А центр этого единства, центр древнерусского ареала медленно сдвигался на север и северо-восток, из Среднего Поднепровья в Волго-Окское междуречье, как бы сворачивая с пути «из варяг в греки» – пути, по которому «из грек в варяги», с юга на север, главным образом шло все наше развитие – развитие народа, языка, письменности, культуры.

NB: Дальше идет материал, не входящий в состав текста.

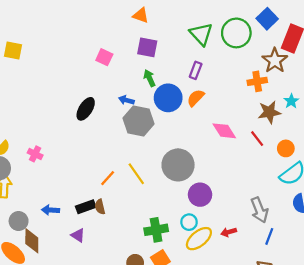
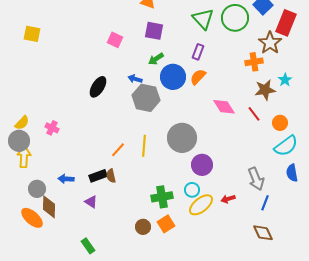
green arrow: (149, 78) -> (156, 59), turned -98
yellow line: (136, 174) -> (144, 146), turned 40

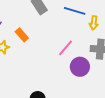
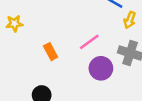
orange rectangle: (22, 35) -> (51, 52), moved

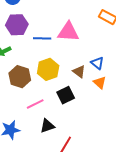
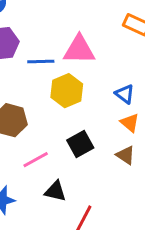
yellow hexagon: (48, 69) -> (67, 91), moved
brown triangle: (79, 72) -> (126, 155), moved
black triangle: (47, 126) -> (55, 191), turned 35

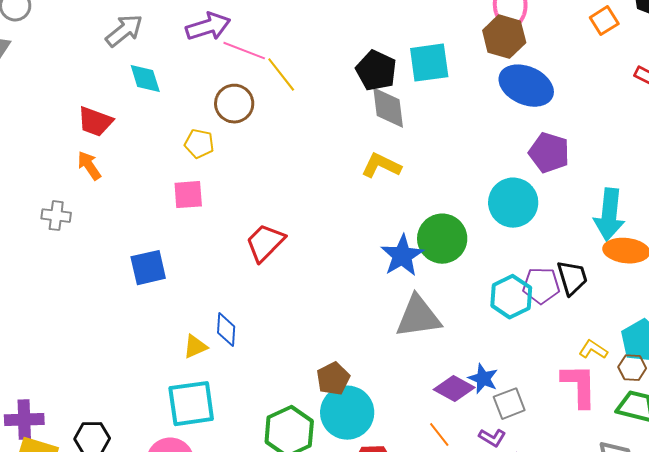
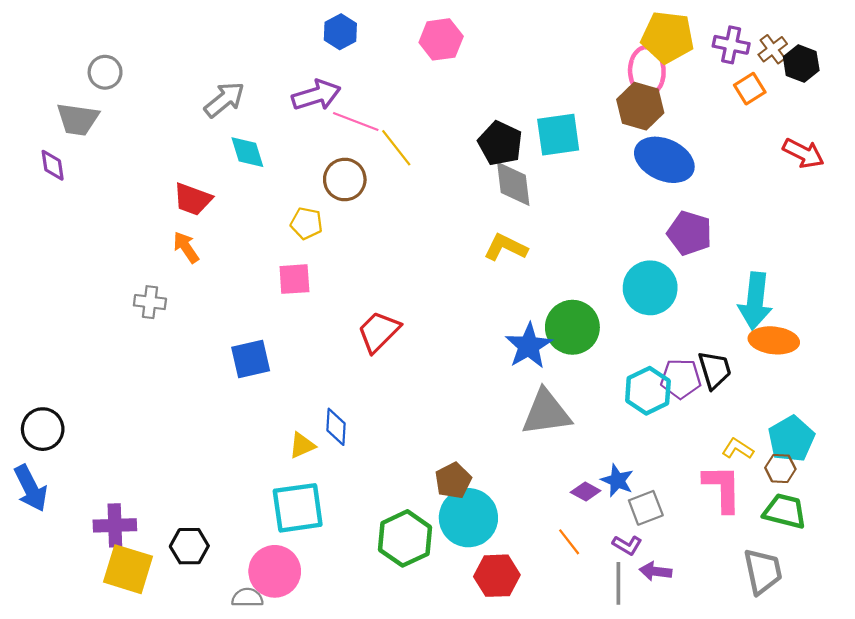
purple diamond: (454, 389) -> (586, 491), size x0.7

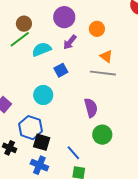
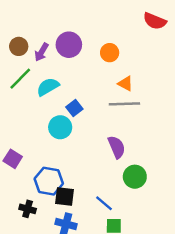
brown circle: (24, 24) -> (19, 46), moved
purple arrow: (70, 42) -> (41, 52), moved
cyan circle: (43, 95) -> (60, 127), moved

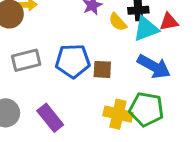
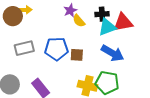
yellow semicircle: (118, 22) -> (79, 21), moved
red triangle: (169, 22) -> (123, 22), size x1.5

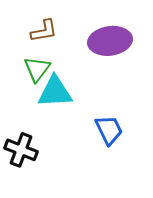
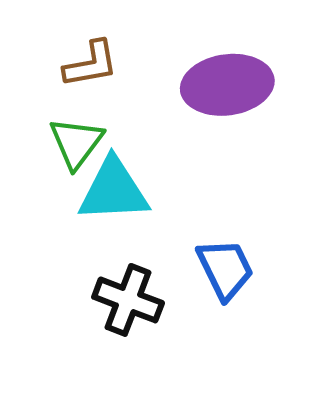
black cross: (21, 150) -> (128, 300), moved

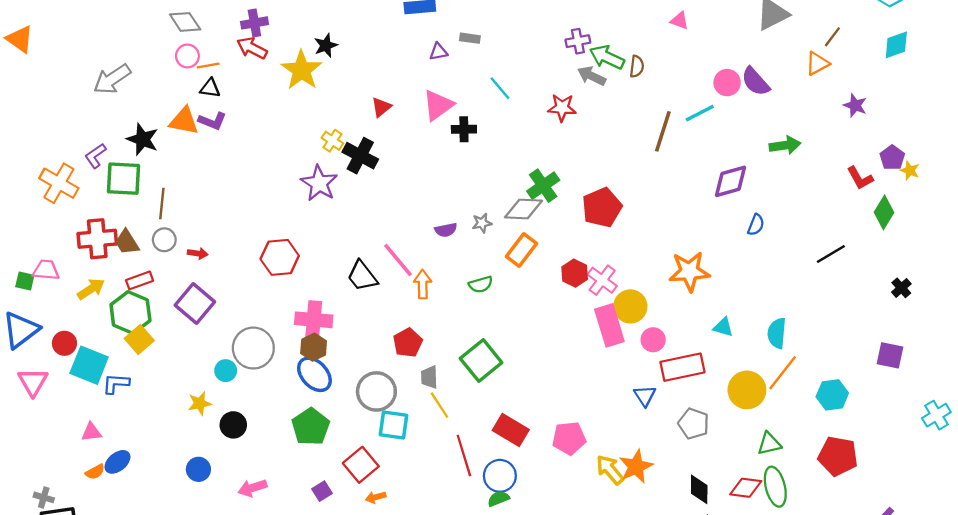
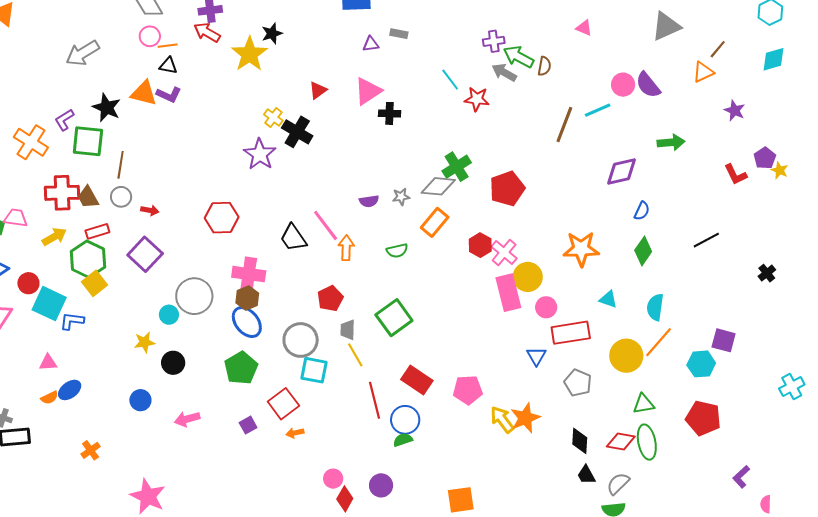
cyan line: (500, 88) -> (450, 80), moved
green diamond: (884, 212) -> (643, 251), moved
purple square: (890, 355) -> (724, 340), moved

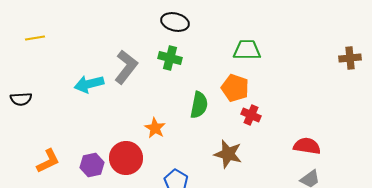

Конечно, год 1988 для русского народа и других народов-братьев проходил под знаком тысячелетия крещения Руси, конечно, русскую культуру последнего тысячелетия не без основания связывают, как и всю европейскую культуру вообще, с христианством. Но… Думаю, что сказать свое «но» нам придется еще не раз – всякий раз, когда возникнет необходимость не поддаваться «слишком очевидным» очевидностям. Так, справедливо считается, что новая культура появляется сначала в неадаптированных формах, что престижу новой религии способствуют более высокие формы языка или вообще – язык, несколько отдаленный от народной основы, например чужой язык. Этим языком христианской веры оказался у Древней Руси так называемый церковнославянский язык с характерными южнославянскими, болгарскими чертами. Следует ли это понимать в том смысле, что до введения в богослужебных целях церковнославянского языка на Руси своего собственного литературного языка не было и не могло быть? Значит ли это, что церковнославянский книжный язык уже по логике вещей был единственным древнерусским литературным языком? Вот вопрос, который наука прошлого завещала науке наших дней (см.: Горшков А.И. Отечественные филологи о старославянском и древнерусском литературном языке. М., 1987). Претендовать на его бесповоротное решение трудно, но все же свежий взгляд на вещи кажется небесполезным и здесь, особенно потому, что здесь множатся подчас тупиковые воззрения, вроде того, что до 1700 г. «никакого русского литературного языка не существовало» (Исаченко А.В. Возникновение русского литературного языка. 1978). Тут самое время вновь напомнить о неслучайности наших поисков единства – будь то единство культуры народа или единство языка в его диалектах. Для нас важно именно единство,а не система,ибо система есть скелет, а нам требуется дыхание жизни, которое возможно лишь в единстве всех частей и функций.
Неуместным парадоксом, возможно, прозвучит, но все же – пусть прозвучит мнение, что наши трудности с определением природы русского литературного языка проистекают оттого, что совпало введение христианства и одновременно – церковнославянского книжного языка. Подобным образом обстоит дело и с другими христианскими народами, хотя это и не обязательно. Крещеная Греция осталась при своем эллинистическом койне («общем диалекте»), крещеный Рим – при своем латинском языке. Если бы не крещение Руси, то, вероятно, не был бы введен у нас и церковнославянский (болгарский) книжный язык. Отсутствие пришлых форм культуры и новой религииблагоприятствовало бы употреблению привычных форм языка.Да, но – каких? Тех же, что употребляются в обиходном общении? Или они не все подходят для более высоких целей? Так и хочется сказать – для письменной функции, хотя это только усиливает острую нашу неудовлетворенность состоянием проблемы начал нашего литературного языка.